An Improvement Stereo Vision Images Processing for Object Distance Measurement

An Improvement Stereo Vision Images Processing for Object Distance Measurement

Tsung-Shiang Hsu and Ta-Chung Wang*

Institute of Civil Aviation, National Cheng Kung University, Taiwan

(Received 6 January 2014; Accepted 17 March 2014; Published on line 1 June 2015)
*Corresponding author:
DOI: 10.5875/ausmt.v5i2.460

Abstract: Human has the ability to roughly estimate the distance of objects because of the stereo vision of human’s eyes. In this paper we proposed an improved stereo vision system to accurately measure the distance of objects in real world. Object distance is very useful for obstacle avoidance and navigation of autonomous vehicles. Recent researches have used stereo cameras for different applications such as 3D image construction, distance measurement, and occlusion detection. The proposed measurement procedure is a three-phase process: object detection, segmentation, and distance calculation. In distance calculation, we proposed a new algorithm to reduce the error.
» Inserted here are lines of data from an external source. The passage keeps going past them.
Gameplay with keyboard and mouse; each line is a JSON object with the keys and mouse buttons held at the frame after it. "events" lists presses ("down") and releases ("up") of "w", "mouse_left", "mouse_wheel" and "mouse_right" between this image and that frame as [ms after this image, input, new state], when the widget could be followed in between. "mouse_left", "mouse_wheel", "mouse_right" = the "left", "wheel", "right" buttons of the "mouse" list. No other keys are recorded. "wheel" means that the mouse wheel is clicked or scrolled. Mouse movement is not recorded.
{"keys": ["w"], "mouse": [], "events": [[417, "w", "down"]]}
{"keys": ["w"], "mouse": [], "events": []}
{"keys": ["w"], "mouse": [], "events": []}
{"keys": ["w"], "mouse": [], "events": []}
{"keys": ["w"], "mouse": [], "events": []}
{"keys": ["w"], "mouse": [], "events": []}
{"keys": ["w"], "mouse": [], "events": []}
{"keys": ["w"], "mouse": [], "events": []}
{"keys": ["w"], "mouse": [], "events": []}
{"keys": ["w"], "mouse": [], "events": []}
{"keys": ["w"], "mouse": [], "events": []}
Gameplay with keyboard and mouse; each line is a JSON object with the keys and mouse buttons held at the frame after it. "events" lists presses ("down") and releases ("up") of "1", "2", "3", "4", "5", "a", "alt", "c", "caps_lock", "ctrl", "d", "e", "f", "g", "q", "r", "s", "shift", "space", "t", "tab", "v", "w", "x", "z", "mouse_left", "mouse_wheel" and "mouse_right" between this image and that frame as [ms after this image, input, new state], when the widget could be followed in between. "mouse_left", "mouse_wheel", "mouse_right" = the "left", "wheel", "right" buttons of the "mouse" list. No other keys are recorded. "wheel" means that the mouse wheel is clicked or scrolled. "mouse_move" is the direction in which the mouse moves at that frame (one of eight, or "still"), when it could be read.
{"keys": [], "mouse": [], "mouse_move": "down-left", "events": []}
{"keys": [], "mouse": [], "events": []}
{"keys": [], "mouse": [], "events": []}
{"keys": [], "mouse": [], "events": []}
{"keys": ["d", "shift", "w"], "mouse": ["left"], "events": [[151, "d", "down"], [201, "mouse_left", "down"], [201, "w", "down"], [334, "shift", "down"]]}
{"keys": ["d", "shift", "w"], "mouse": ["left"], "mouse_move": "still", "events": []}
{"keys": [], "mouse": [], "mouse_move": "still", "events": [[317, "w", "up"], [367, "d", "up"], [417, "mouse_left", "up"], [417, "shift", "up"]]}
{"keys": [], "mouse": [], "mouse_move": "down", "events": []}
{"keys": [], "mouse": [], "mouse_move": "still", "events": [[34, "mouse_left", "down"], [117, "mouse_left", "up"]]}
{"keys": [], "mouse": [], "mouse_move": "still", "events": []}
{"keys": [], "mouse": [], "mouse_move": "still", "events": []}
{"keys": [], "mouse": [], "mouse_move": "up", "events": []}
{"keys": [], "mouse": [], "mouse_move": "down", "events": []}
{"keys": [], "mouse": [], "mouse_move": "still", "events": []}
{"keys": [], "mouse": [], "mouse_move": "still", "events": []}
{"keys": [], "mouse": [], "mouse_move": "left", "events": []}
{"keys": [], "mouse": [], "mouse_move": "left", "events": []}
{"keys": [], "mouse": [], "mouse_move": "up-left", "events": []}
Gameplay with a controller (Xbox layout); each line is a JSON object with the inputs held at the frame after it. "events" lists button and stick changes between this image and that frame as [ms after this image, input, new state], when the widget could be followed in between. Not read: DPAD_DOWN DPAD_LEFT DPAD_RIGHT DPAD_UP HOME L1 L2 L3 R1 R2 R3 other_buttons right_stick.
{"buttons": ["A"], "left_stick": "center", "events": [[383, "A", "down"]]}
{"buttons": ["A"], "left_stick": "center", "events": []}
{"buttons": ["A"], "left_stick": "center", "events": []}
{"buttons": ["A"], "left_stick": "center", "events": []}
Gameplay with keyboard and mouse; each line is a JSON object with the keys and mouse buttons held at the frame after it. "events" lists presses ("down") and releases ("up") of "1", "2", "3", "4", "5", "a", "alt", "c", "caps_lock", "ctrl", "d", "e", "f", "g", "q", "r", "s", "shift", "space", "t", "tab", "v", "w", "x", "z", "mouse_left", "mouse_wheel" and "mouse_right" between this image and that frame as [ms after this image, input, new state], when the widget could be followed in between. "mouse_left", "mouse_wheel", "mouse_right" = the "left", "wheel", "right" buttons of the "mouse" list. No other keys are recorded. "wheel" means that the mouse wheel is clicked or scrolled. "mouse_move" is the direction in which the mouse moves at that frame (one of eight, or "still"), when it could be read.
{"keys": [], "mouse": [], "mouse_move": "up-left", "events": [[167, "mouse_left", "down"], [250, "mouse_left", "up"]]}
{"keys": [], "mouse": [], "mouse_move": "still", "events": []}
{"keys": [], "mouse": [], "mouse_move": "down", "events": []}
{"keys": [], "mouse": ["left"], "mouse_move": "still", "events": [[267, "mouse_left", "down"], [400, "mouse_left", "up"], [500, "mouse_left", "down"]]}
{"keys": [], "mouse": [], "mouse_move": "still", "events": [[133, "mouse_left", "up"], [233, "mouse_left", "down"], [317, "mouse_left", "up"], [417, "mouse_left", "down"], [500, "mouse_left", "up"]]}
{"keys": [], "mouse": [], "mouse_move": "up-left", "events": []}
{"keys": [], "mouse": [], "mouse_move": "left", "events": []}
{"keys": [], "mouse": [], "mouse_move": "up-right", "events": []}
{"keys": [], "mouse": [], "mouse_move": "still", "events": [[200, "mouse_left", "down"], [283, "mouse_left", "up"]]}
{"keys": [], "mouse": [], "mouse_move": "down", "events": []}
The result shows our measurement system is capable of providing objects distance with less than 5% of measurement error.

Keywords: stereo vision; distance measurement


Object distance measurement is becoming more and more important in mobile autonomous systems. Information of the distance of objects are useful for navigation and avoidance of autonomous mobile systems. The system can easily avoid obstacles if the accurate position of obstacles can be acquired [1].

With the advancement of technology, the stereo vision technology has become more and more mature. Many related applications have hence emerged, such as 3D movie, face recognition [2], obstacle detection and recognition [3]. Previous research works have obtained object distances from images using one vision sensor. For example, in [4], the system utilized a single camera and a laser pointer to obtain distance measurement. Hai-Sung Baek et al. discussed the differences on crossing camera setups and parallel camera setups [5]. They also suggest a method to measure the distance when an object is located outside the optical axes in the overlapping area of two cameras.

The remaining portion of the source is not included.